Monday just got a shit ton better. It seems the good folk at the World Snowboard Tour have been up to more than just their rebrand this summer. It’s just been announced that the X Games in both Aspen and Tignes, will now be WST accredited events. For many riders (and large swathes of the snowboarding public) the X Games are the most prestigious events of the snowboarding calendar. With their large prize purses, they’ve always attracted the top talents – Shaun White for example competed in both the European and US Games last year. And the fact that there are TV companies behind both events (ESPN in the US and Canal Plus in Europe) means that the X Games are watched by a far larger and more mainstream audience than most snowboard comps.
By bringing these two massive contests under the WST umbrella, the tour organisers have taken a huge step towards simplifying competitive snowboarding, and making it more understandable to the wider public. X Games rankings will now count towards WST points (both comps will be heavy-hitting 6 star events) and vice versa (the X Games invite list will now be decided by WST positions) uniting the two most universally recognised and respected ranking systems in the sport. For competitive snowboarding, this is big news.
While the recognising of the WST by the X Games is key, the change in their invite list policy is also pretty damned important. The X Games will now use the WST ranking system as the basis for the invites by selecting the top 10 Male athletes and top 5 female athletes in their chosen discipline. It sometimes seemed before that the X Games chose their start lists for the events on a kind of ‘who has the most Facebook likes’ basis, but now it’s far more down to who is the best at what they do. While we’re sure the X Games organisers will be keeping a fair few places open for their own chosen wild card invitees the new system could mean that Shaun White has to pull his finger out a bit more and ride in some more WST competitions to guarantee his place. Which has got to be a good thing right?
To complicate things slightly, whilst the Aspen X Games will count on the WST 12/13 calendar, the decision was made that the X Games in Tignes will actually count to the 13/14 WST calendar. Basically what that means is that riders have an opportunity to rack up some serious points at the end of this season that will make the early days of the 2014 season a hell of a lot easier.

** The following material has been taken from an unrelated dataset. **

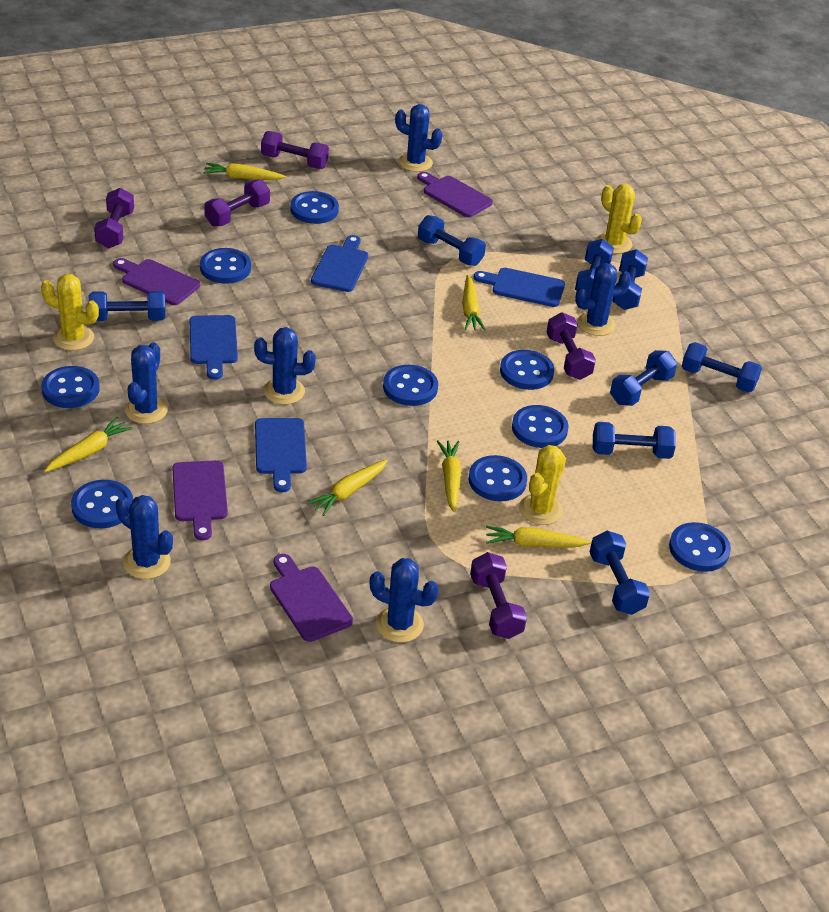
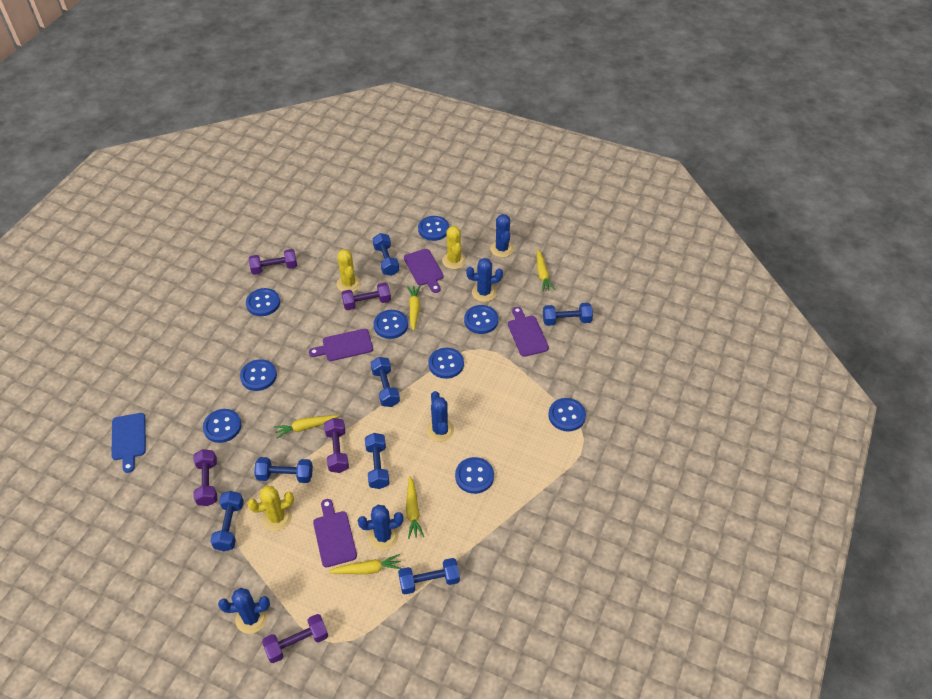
blue cactus: [116,495,173,579] [125,342,168,424] [254,327,316,405] [370,558,439,643] [395,104,443,172] [575,263,631,336] = 6 -> [218,588,270,634] [358,505,404,550] [426,391,454,442] [466,258,503,302] [490,214,514,257] = 5
blue cutting board: [190,315,238,380] [255,418,307,493] [311,235,368,292] [474,268,565,307] = 4 -> [111,413,146,473] = 1
blue dumbbell: [89,291,166,322] [418,215,486,266] [575,239,614,298] [589,531,650,615] [593,422,676,459] [610,350,677,406] [612,249,648,310] [681,342,762,392] = 8 -> [210,491,244,551] [254,457,313,483] [365,433,390,489] [371,357,400,407] [372,233,399,276] [398,558,460,594] [543,303,593,326] = 7
yellow carrot: [44,417,133,472] [203,163,286,180] [307,460,388,516] [437,440,462,512] [462,275,485,331] [486,526,591,548] = 6 -> [274,415,339,438] [328,554,402,574] [406,476,424,539] [407,286,420,331] [537,249,555,292] = 5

If you were to take the top spot at the Euro X and in competitions late in the season this year like the Spring Battle and the Whistler Shred show which are both 5 star WST events, you could, could in theory take the southern hemisphere season off and still come into the 13/14 calendar as favourite. We reiterate could.
Another huge bit of news is that the USSA Snowboarding Grand Prix series will also be joining the WST as 5 star events. These comps are big in the US – in 2010, they doubled up as the US Olympic team trials, with the results deciding which pipe riders got to compete in Vancouver. What’s really surprising is that it the USSA events will continue to be FIS accredited too. Could this signify an end to the organisational rivalry which saw the FIS refuse to collaborate with the WST (or TTR as it was then) on the Olympic qualification process? It’s only two events this year, but could this eventually lead to a reduction in the number of calendar clashes that occur with two different tours going on simultaneously? We shall see.
The addition of the USSA events is also significant because it had previously seemed to many people (especially in the US) that the WST was more of a European tour. With the addition of these 5 star events alongside the 6 star Aspen X Games, it becomes more obviously a geographically balanced, global tour. As well as this, the move addresses what has always been the biggest criticism of the contest circuit in the past – that it lacked coherence. Like boxing, snowboarding has crowned multiple world champions every year, with the X Games, Dew Tour, Burton Global Open Series and the TTR each coming up with their own winners. There’s been very little agreement about who is actually the best in the world. Terje Haakonsen put it well in David Benedek’s book ‘Current State of Snowboarding’ when he said: “You have this crazy situation where the FIS holds their ‘World Championships’ in Korea while actually the world’s best riders are at the Burton European Open. The mainstream needs clarity. [For mainstream journalists] it’s like ‘should we write about the ‘worlds’ or should we write about the best riders…fuck, we are not even going to write about it because it’s a circus’. Where’s the credibility” In one fell swoop, today’s announcement has added a massive amount of credibility to the competitive side of our sport. And for us, that can only be a good thing.